Depends on what you want to be playing. If you're going to be following the guitar parts, than make your life easier and tune to match.


----------



## Winspear (May 19, 2011)

I've thought about this too. 
Firstly, I'd talk with him and consider the riffs etc that you intend to be playing. Consider if drop E would be a better option. It may have little impact on the riffs themselves, but allow you to play them in the same octave Meshuggah style without all the worry about strings etc. This approach may be more sonically pleasing in the long run. 
I'd match EBEADGBE with a bass in BEAD (if 4 string, high G if 5). That way you can do the ordinary heavy riffs on the B string an octave down, and any lower stuff in unison.

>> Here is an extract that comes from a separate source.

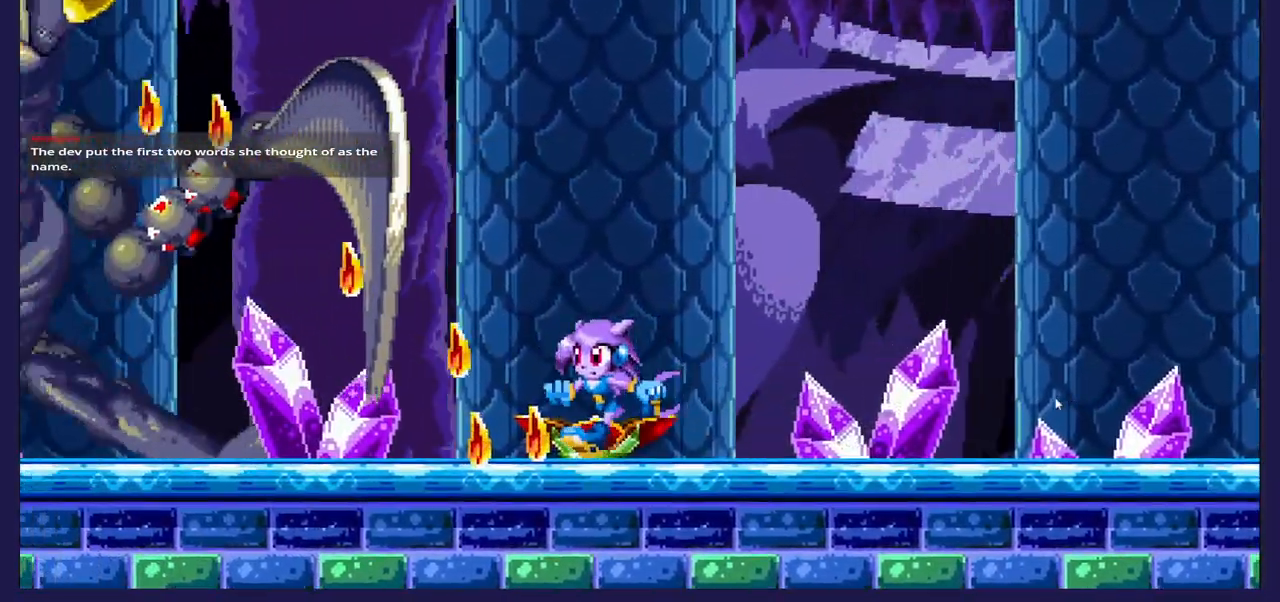
{"dt_ms": 500, "buttons": ["X", "DPAD_LEFT"], "left_stick": "center", "right_stick": "center", "events": [[67, "A", "down"], [217, "A", "up"], [283, "X", "down"], [383, "DPAD_UP", "down"], [433, "X", "up"], [483, "X", "down"], [500, "DPAD_UP", "up"]]}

If the guitarist is staying in F# and you have a 4 string, I'd tune it UP to F# B E A. I think you'd benefit having the low B though...playing B string riffs in the same octave isn't nearly as effective.


----------



## Winspear (May 19, 2011)

If the standard tuning shape is important to him and you don't have a 5, I'd probably tune to B F# B E.


----------



## TomAwesome (May 20, 2011)

+1 to the last two posts. It just depends on what your gear can handle and whether or not you want to tune your bass down that low.


----------



## chimp_spanner (May 20, 2011)

I've mixed feelings on this. I do currently have a bass tuned to F# (RBX775) and it handles it just fine using a .145 for the F# and then the top four strings of a standard five string set.

Buuuuut it does get a bit tiresome on the ears having that much going on down so low.

I think the key is to have it set up to match the 8 string, but just use that lowest string when you really need it. You can get way more interesting bass parts if you play from the B string onwards. Will also make B sound heavy as shit by comparison as well! That's my own experience anyway.


----------



## IshiiKurisu (May 20, 2011)

chimp_spanner said:


> Buuuuut it does get a bit tiresome on the ears having that much going on down so low.



Well, I'm so deaf [from +-25hz to 13000hz, I think I have a serious problem] that I think I wouldn't be able to listen to a so low bass, I'd use my tuner and my friends to tell me if I'm playing right or not.

Anyways, the riffs are very doom- and drone-y with some "spider riffs" like "Crazy Train", "Cowboys from Hell", "Master of Puppets", etc [the standard tuning is very important here] which I think it'll be great if the bass follows the guitar in these parts. So, I think the best option would be tuning my bass Drop B, so I'd have the F# open string, which helps a lot, but I still would have the low sound. I'll make a test here, in a couple of days I'll answer you.

Thanks!


----------



## Konfyouzd (May 20, 2011)

Honestly I say do whatever is most comfortable for you so long as everything sounds good. I had some friends who played in B standard but the bass player kept his bass in E standard EADG and he followed the band just fine.


----------



## anne (May 20, 2011)

I say absolutely go for the low F# if you can get a 5-string or are willing to tune in fifths or if you don't use your top string that much. It'll be there when you need it, and if you don't, just don't play it. As long as you're not writing all your songs in F# (which is a bad idea anyway), you just have another tool in your toolbox of cool shit. Getting an F#-workable rig takes some effort though, if you do decide to try it.


----------



## Kali Yuga (May 20, 2011)

So, can 34" scale basses get a low F without much problem?


----------



## Winspear (May 20, 2011)

F or F#? Either way - it's pushing it in my opinion. Try specialized strings like the Circle K ones. Aside from that, there's the 145 gauge D'addario but I've found I don't like it any looser than G# and that's on a 35". 
Going from that experience and the comments people make on the improvement of the low B on 37" such as Dingwalls, I don't think it's very ideal. But with the right strings, it can be done.


----------



## anne (May 20, 2011)

Kali Yuga said:


> So, can 34" scale basses get a low F without much problem?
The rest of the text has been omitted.